Хюсаметтин-эфенди выслушал его с серьезным видом и сказал:
- Эх, сынок, послушайся моего совета: раз начал учиться, бросать нельзя. Стоит только немного поостыть, и эта штука, которую называют наукой, начинает отпугивать. Слишком близкое знакомство с жизнью отталкивает от серьезного ученья. А тогда уж и не стоит утруждать себя понапрасну… Выбери себе другой путь в жизни, постарайся попасть в какой-нибудь банк, ты еще молод, добьешься успеха.
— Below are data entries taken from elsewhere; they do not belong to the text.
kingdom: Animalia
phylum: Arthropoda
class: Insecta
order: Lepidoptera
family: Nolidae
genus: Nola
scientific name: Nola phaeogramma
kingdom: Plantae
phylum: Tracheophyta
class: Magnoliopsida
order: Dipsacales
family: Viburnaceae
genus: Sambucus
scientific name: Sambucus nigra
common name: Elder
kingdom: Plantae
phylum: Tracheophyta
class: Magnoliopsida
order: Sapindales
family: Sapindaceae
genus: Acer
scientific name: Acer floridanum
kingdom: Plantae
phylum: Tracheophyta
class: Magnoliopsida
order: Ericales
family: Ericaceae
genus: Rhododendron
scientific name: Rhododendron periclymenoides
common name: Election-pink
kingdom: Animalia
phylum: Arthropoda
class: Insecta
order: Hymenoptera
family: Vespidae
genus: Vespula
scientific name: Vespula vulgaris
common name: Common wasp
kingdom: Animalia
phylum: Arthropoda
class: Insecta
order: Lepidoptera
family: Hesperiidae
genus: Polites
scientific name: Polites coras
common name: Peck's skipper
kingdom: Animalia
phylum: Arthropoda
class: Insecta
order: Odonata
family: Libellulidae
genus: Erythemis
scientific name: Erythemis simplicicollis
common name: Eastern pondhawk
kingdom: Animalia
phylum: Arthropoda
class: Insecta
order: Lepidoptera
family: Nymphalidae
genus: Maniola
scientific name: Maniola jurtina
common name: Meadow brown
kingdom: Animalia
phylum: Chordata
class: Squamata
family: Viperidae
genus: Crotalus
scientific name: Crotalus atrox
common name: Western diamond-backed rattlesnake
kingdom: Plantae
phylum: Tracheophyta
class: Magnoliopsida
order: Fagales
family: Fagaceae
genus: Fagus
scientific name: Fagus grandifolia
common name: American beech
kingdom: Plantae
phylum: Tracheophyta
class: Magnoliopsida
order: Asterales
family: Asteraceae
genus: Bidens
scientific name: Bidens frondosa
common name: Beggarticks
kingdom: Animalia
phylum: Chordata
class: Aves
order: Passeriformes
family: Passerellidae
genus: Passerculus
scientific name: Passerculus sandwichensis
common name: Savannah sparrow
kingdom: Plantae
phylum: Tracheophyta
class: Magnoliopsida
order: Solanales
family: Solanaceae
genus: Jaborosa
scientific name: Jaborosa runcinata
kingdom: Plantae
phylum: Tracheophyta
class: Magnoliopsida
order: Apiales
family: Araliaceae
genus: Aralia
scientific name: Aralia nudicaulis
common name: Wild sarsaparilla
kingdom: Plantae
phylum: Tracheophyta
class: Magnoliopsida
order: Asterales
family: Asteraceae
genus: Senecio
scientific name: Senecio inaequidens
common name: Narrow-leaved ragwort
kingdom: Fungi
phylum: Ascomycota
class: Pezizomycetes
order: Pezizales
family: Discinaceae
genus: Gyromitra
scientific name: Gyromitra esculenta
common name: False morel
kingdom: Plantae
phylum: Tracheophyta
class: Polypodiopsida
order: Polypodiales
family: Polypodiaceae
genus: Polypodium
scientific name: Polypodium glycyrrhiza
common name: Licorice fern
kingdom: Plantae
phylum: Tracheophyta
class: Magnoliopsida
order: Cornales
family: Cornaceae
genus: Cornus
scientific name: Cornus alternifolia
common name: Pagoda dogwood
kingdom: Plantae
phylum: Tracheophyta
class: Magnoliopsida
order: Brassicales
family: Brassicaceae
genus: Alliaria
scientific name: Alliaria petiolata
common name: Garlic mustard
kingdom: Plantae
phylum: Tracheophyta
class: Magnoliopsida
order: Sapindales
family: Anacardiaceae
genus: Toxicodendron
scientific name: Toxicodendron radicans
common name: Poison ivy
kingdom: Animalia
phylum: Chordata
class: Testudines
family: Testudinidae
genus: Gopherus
Кассир задумался, углубившись в воспоминания, потом заговорил о себе:
- Я вот тоже бросил ученье на половине. И не в университете, как ты, а еще в обычной школе. Ушел из школы, стал служить под началом отца, который заведовал финансовой частью в вилайете (Вилайет - административная единица, губерния). Женился я совсем мальчишкой. Через пять лет умер отец. А вскоре - моя жена. Я совсем распустился. Быстро прожил те гроши, которые оставил мне батюшка. Потом опять стал служить, снова женился, пошли дети. Так и живу. Собственно говоря, это и есть настоящая жизнь. Я вот убежден, что жить следует только сегодняшним днем, не придавая излишне большого значения прошлому, не сожалея о якобы упущенных возможностях и не обнадеживая себя никакими иллюзиями на будущее. Все это отравляет наш и без того короткий век. И потом, есть такое великое жизненное искусство: находить забавную сторону во всем. Стоит в начале месяца нагрянуть лавочнику и выразить неудовольствие по поводу неуплаченного долга, как с моей женой делается нервный припадок. А я слежу за лавочником, смотрю, как он в дверях сердито сдирает с головы шапку, как потом ее напяливает, слушаю, как он коверкает слова, подражая стамбульскому выговору, и, ей-богу, меня это только смешит. Ну, скажи, разве что-нибудь в жизни подвластно нашим желаниям? С этим приходится мириться, тем более что природа наделила нас способностью из всего извлекать урок. Скажем, иногда не остается денег на учебники для ребят. Старший настаивает, буквально берет меня за горло. Я не могу не дать. А остальные четверо - девочки, им остается только плакать. Сажаю их перед собой и начинаю внушать, что и без учебников можно обойтись, надо, мол, только получше запоминать объяснения учителя. А когда вижу, что они мне поверили и начинают прислушиваться к моим словам, становится и смешно, и грустно до слез. То же самое и в нашей конторе. Из всех служащих только двое-трое прекрасно понимают, что к чему - и в нашем деле, и вообще в жизни. Эти хитрецы далеко пойдут. А остальные все - серая скотинка. Воображают, что представляют собой что-то, коли занимают место под солнцем. Глядишь: один задается своей молодостью, другой кичится старостью и опытом; кто хвастает прошлым, кто тешит себя мечтами о будущем. А жизнь - это мельница, и любого она перемелет на своих жерновах, даже того, кто мнит о себе бог весть что. Так-то…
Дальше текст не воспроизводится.